I quickly became the go-to-girl for all things Sonic and I was incredibly proud... until certain other kids in school acquired SNES'. Then all anyone cared about was stupid Mario and his lanky brother.

I didn't get it. To my younger self, the idea of a game about plumbers sounded boring. A blue sprinting hedgehog might have sounded crazy but we were living in a world where McDonald's kids parties were all the rage and a giant rat taught four mutant turtles to fight an organisation of purple ninjas! A blue hedgehog was run-of-the-mill by comparison.

Sonic the Hedgehog 2 was fun, the level design was interesting and you saved defenceless animals from a mad scientist - it was practically charity! How could I go from rescuing cute animals to locating a Princess stupid enough to let herself get caught over and over? Although, we all know she secretly wanted to, right? How else would Bowser have so many kids?! Too much? You just can't handle the truth!

As far as the 16-bit consoles went, the Mega Drive had the superior processing power and speed, the only thing the SNES seemed to have over it was a multitude of RPGs titles and an exponentially growing fan base. After months of peer pressure, I eventually discovered the genre and caved... then begged my parents for a SNES.

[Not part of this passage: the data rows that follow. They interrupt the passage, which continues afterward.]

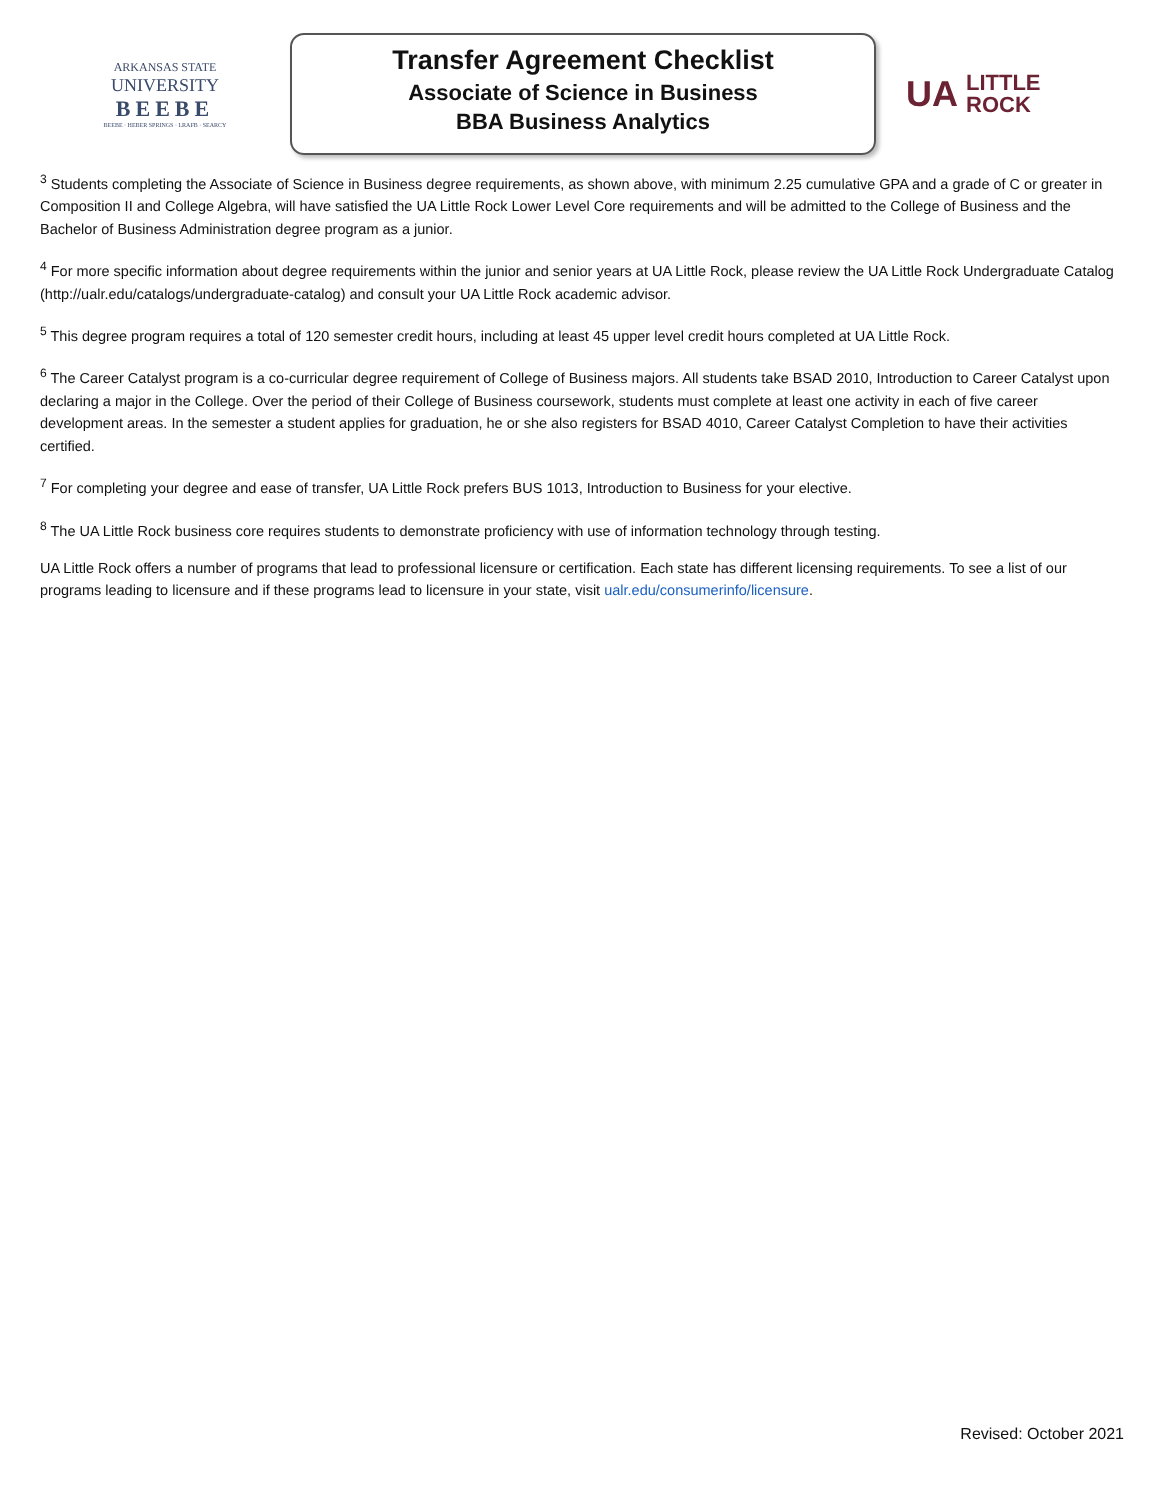ARKANSAS STATE
UNIVERSITY
BEEBE
BEEBE · HEBER SPRINGS · LRAFB · SEARCY
Transfer Agreement Checklist
Associate of Science in Business
BBA Business Analytics
UA LITTLE
ROCK
<sup>3</sup> Students completing the Associate of Science in Business degree requirements, as shown above, with minimum 2.25 cumulative GPA and a grade of C or greater in Composition II and College Algebra, will have satisfied the UA Little Rock Lower Level Core requirements and will be admitted to the College of Business and the Bachelor of Business Administration degree program as a junior.
<sup>4</sup> For more specific information about degree requirements within the junior and senior years at UA Little Rock, please review the UA Little Rock Undergraduate Catalog (http://ualr.edu/catalogs/undergraduate-catalog) and consult your UA Little Rock academic advisor.
<sup>5</sup> This degree program requires a total of 120 semester credit hours, including at least 45 upper level credit hours completed at UA Little Rock.
<sup>6</sup> The Career Catalyst program is a co-curricular degree requirement of College of Business majors. All students take BSAD 2010, Introduction to Career Catalyst upon declaring a major in the College. Over the period of their College of Business coursework, students must complete at least one activity in each of five career development areas. In the semester a student applies for graduation, he or she also registers for BSAD 4010, Career Catalyst Completion to have their activities certified.
<sup>7</sup> For completing your degree and ease of transfer, UA Little Rock prefers BUS 1013, Introduction to Business for your elective.
<sup>8</sup> The UA Little Rock business core requires students to demonstrate proficiency with use of information technology through testing.
UA Little Rock offers a number of programs that lead to professional licensure or certification. Each state has different licensing requirements. To see a list of our programs leading to licensure and if these programs lead to licensure in your state, visit ualr.edu/consumerinfo/licensure.
Revised: October 2021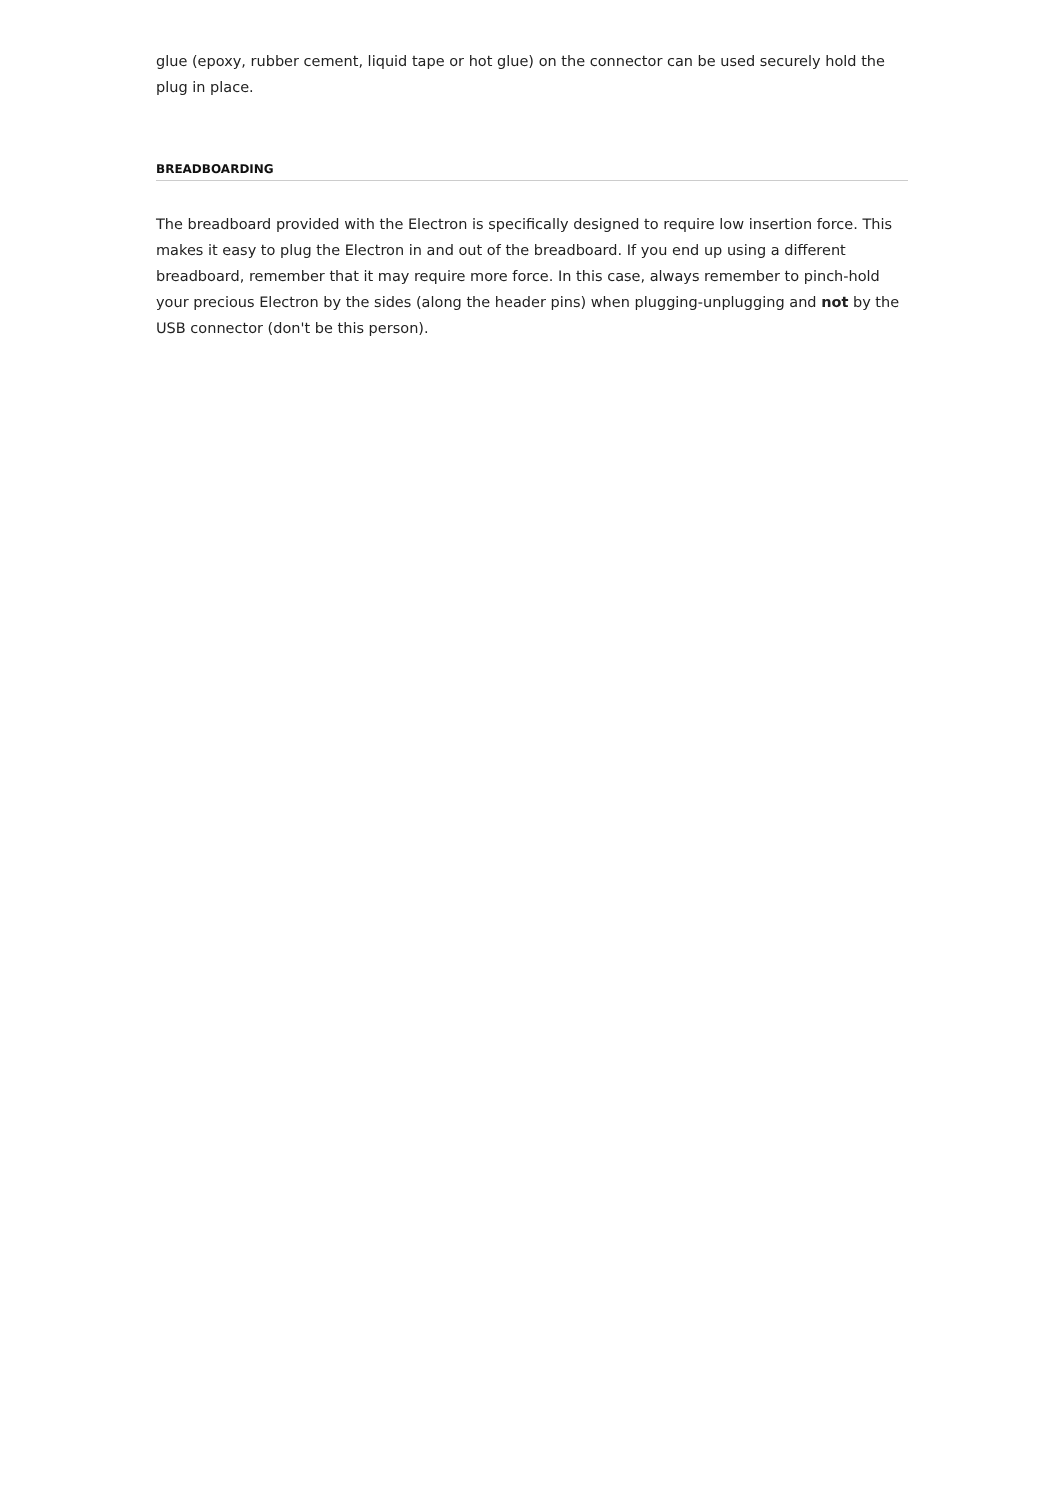glue (epoxy, rubber cement, liquid tape or hot glue) on the connector can be used securely hold the plug in place.
BREADBOARDING
The breadboard provided with the Electron is specifically designed to require low insertion force. This makes it easy to plug the Electron in and out of the breadboard. If you end up using a different breadboard, remember that it may require more force. In this case, always remember to pinch-hold your precious Electron by the sides (along the header pins) when plugging-unplugging and not by the USB connector (don't be this person).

Sadly, Father Christmas brought me a bike that year (stupid fat man, never forgave him). Subsequently, I never owned a NES or a SNES. Sure, I'd played on the NES at my cousin's house and it was there I discovered the Zelda series but I never owned a Nintendo console until the N64. That was the advent of my Nintendo days, my teenage rebellion had begun. Mario Kart, Super Mario 64, Ocarina of Time, Majora's Mask, Bomberman 64, Turok: Dinosaur Hunter, Goldeneye, Doom, Earthworm Jim.

I was a full on Nintengirl, and Sega slowly fell away.

That is, until I was seduced by Sony in my late teens with their shiny Playstation. Long gone were the stalwart days of my youth, when I vehemently fought in the Sega corner before finally succumbing years later. I had a little money, I knew how to manipulate my parents, I did as I pleased, I saw the PS1 and I bought it. Ha! But deep down I still retained that distorted sense of loyalty, which lay dormant until sometime in the mid 2000s.

It was around this time that I bought an Xbox from a friend for £60 and I thank God I found Halo. My Xbox opened me up to the notion of a gaming community. I had regular LAN parties and friends over to play games. It was amazing. Which made it all the more difficult to watch Sega's defeat and Nintendo selling out to casual gamers and families, from the corner of my eye.

Today's "Sega or Nintendo?" question is "Xbox 360 or PS3?" and it's still quite the rivalry. Unlike the brief period of mass financial success (when everyone owned an Xbox, a PS2 AND a Gamecube - myself included), people have to choose again. There are those who don't take sides and own all... those who have the money and neutrality of Switzerland.

Part of me wants to be Swiss; I kind of want to purchase a PS3 but I feel too involved in the Xbox 360 Community to let it go... that and I've got a pretty decent gamerscore and wouldn't want to leave it behind for the Playstation trophy room equivalent.

The war will always continue and though the consoles may change, the faction loyalty can not. Hundreds of pounds/dollars for the console, hundreds for the peripherals and hundreds for the game, my war chest simply cannot accommodate playing both sides.

And there will always be that little girl in me, with a judgemental frown on her face, feet planted firmly in the ground and a copy of Sonic the Hedgehog 2 grasped tightly in her hands.